# Trucker EDC



## ltburrows (Dec 8, 2014)

Hello everyone. I recently got my CDL and want to put together a bag for while I'm driving. Currently I have a small tool kit to patch my truck together, and the 10 essentials, and spare cords for my phone and GPS. Does anyone have any other suggestions? Thanks in advance


----------



## rice paddy daddy (Jul 17, 2012)

Welcome to the forum.
Why don't you post a little generalized info about yourself in the Introductions section?


----------



## ltburrows (Dec 8, 2014)

Thank you for the reminder. I had it all types out but forgot to post it


----------



## James m (Mar 11, 2014)

Water food shelter and heat.


----------



## ltburrows (Dec 8, 2014)

I should have elaborated more, this is in addition to my get home bag


----------



## Seneca (Nov 16, 2012)

Water, a container to carry it in and a way to purify (replenish) it.
Food, MRE's or SOS bars the latter being denser and more compact yet either is a good choice.
Shelter which can be anything from a poncho/tarp to a tent. 
A knife which can be anything from a pocket knife on up to an esee or falkniven.
Three ways to star fire and tinder.
Cash and a bit of silver
Try to keep it as light as possible 25 to 30 lbs.


----------



## csi-tech (Apr 13, 2013)

I have heard that over the road drivers are not allowed to have a firearm in the cab of their truck. The State guys had said that a while back. Evidently your team mate can't be asleep on the bed and the bed has to be made anytime you are driving. So, a gun would be on my list.


----------



## PaulS (Mar 11, 2013)

Whether or not you can carry depends on the company you drive for and your ability to get a permit. With two permits you can be covered for over 36 states. If you are independent or own your rig the company has no say in what you carry in the cab or on your person. If it is a company truck then you should follow their rules if you want to work for them.


----------



## Major "Hawk" (Dec 6, 2015)

Hey Bro
I drove truck OTR for some years. I carried a EDC/BOB on my truck at all times. We both know there are areas where weather can become an issue. My best advice is too change out the bag items as per the time of seasons. Winter time i had in my EDC/BOB bag 
a) matches, and magnesium fire starter
b) Extra wool blanket, or micro-fleece
c) Extra thick socks, thermal underwear, wool cap/Baclava, and winter gloves. 
d) a bottle of water, and purification tablets. 
e) signal mirror, whistle, flare, or chem lights (8 hr) 
f) extra clothing, first aid kit
g) MRE's, and snacks. Usually light such as ( fruit bars, dried fruit, and so on)
In summer time it would change, but only the clothing type, and a few added summer items ( snake bite kit, bandana, or Shemaka, hat wide brim such as a Boonie hat, Camelback 100 ml water pack. 

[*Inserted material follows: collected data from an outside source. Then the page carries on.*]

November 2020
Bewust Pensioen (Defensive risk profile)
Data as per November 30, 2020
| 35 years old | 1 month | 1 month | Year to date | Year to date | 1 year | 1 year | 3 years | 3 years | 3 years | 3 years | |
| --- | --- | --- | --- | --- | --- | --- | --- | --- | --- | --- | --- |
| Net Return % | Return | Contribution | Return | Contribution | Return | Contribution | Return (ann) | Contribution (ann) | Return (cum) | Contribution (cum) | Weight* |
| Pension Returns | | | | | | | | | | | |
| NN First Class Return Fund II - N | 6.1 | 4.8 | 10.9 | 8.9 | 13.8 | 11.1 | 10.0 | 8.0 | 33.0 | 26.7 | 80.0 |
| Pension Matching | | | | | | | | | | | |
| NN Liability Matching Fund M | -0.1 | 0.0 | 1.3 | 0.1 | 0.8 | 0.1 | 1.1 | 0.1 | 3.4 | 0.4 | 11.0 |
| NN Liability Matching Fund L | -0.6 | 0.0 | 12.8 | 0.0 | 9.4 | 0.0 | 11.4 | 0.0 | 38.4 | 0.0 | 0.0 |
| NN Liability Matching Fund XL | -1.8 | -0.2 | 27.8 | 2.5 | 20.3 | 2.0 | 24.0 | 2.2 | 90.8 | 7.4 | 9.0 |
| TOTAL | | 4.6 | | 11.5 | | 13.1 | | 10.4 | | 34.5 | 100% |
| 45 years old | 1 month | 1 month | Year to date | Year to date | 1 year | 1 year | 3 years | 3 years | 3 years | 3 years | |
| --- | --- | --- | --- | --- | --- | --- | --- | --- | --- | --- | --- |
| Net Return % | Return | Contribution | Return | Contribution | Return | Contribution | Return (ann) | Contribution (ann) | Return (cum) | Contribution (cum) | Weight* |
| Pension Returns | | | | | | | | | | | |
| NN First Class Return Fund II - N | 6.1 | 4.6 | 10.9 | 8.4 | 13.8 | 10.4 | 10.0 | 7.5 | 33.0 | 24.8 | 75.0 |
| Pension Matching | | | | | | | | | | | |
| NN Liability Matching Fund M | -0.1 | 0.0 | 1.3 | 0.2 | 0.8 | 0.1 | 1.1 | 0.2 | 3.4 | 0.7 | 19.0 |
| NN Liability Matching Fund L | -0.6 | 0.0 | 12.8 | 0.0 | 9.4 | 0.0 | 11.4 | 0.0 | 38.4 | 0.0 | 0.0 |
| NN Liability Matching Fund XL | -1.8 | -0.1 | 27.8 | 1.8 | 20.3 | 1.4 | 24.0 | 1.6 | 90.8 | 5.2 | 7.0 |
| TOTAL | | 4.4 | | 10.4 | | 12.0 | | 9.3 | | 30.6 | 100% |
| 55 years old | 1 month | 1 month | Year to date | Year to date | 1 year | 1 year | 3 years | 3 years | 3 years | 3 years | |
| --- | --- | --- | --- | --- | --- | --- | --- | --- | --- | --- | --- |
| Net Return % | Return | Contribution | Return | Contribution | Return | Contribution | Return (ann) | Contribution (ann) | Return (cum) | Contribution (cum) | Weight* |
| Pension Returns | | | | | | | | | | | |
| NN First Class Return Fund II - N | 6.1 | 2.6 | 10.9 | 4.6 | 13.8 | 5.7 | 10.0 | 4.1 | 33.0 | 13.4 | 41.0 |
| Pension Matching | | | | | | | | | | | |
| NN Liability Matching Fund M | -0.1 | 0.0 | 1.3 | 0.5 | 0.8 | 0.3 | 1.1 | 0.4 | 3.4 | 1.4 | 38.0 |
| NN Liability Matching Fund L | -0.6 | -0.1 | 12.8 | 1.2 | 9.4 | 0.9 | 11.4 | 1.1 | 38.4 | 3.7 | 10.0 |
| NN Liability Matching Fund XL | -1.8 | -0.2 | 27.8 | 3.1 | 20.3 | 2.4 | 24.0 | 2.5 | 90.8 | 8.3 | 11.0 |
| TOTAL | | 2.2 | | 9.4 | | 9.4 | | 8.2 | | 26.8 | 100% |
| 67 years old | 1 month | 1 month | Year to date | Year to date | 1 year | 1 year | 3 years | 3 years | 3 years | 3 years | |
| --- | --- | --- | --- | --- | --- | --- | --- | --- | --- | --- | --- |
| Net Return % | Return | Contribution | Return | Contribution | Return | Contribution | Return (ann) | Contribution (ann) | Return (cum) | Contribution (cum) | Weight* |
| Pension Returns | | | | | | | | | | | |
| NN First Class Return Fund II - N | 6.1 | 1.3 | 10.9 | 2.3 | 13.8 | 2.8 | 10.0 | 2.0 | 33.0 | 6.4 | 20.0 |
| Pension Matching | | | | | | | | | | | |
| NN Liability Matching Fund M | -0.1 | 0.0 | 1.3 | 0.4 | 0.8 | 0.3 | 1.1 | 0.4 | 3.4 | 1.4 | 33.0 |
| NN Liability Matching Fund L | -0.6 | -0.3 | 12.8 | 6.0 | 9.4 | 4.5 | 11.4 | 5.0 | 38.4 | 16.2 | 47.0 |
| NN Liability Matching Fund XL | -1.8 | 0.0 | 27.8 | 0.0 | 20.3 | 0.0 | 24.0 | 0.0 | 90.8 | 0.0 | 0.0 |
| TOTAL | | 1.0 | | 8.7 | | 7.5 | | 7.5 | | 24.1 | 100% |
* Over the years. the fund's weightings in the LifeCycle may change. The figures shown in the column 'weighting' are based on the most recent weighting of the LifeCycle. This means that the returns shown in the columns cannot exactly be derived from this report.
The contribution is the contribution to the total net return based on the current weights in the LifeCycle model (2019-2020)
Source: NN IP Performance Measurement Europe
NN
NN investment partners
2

All of this was in my truck. I never knew what type of items, or weather i would be in when i needed such items. I hope this helps as a start.


----------



## Major "Hawk" (Dec 6, 2015)

Handguns in a Commercial vehicle is outlawed by Federal Law. In some states like New York. If you are coaught with a handgun in the truck, it is an automatic 5 years prison sentence. Now if you were a local driver, and have a CCW from your state of residence, and drive only in that state. You shopuld call your DPS/DMV office to ask as to their State Law on Concealed/open carry in a commercial vehicle with a CCW. In Wisconsin if a driver has a CCW, and does not leave the state. We can carry in a commercial vehicle. 
I carried a gun in my truck at all times. Just had to hide it really good. With the X-Ray machines in place today at weigh stations. I'd be very sceptical as to carrying today. Especially if i were an OTR driver now.


----------



## bigwheel (Sep 22, 2014)

Best or fortunes on that career path. Our 40 something year old Baby Boy tried if for a couple of years and decided it was not for him. As they used to say on the CB radio...The Good Lord gives us all kinds of good stuff..and assigns truck drivers to deliver it. May the Lord richly bless your ministry. The boy had a bunch of CD movies since he spent a lot of time stationary. You got plenty of those?


----------



## Medic33 (Mar 29, 2015)

Major "Hawk" said:


> Handguns in a Commercial vehicle is outlawed by Federal Law. In some states like New York. If you are coaught with a handgun in the truck, it is an automatic 5 years prison sentence. Now if you were a local driver, and have a CCW from your state of residence, and drive only in that state. You shopuld call your DPS/DMV office to ask as to their State Law on Concealed/open carry in a commercial vehicle with a CCW. In Wisconsin if a driver has a CCW, and does not leave the state. We can carry in a commercial vehicle.
> I carried a gun in my truck at all times. Just had to hide it really good. With the X-Ray machines in place today at weigh stations. I'd be very sceptical as to carrying today. Especially if i were an OTR driver now.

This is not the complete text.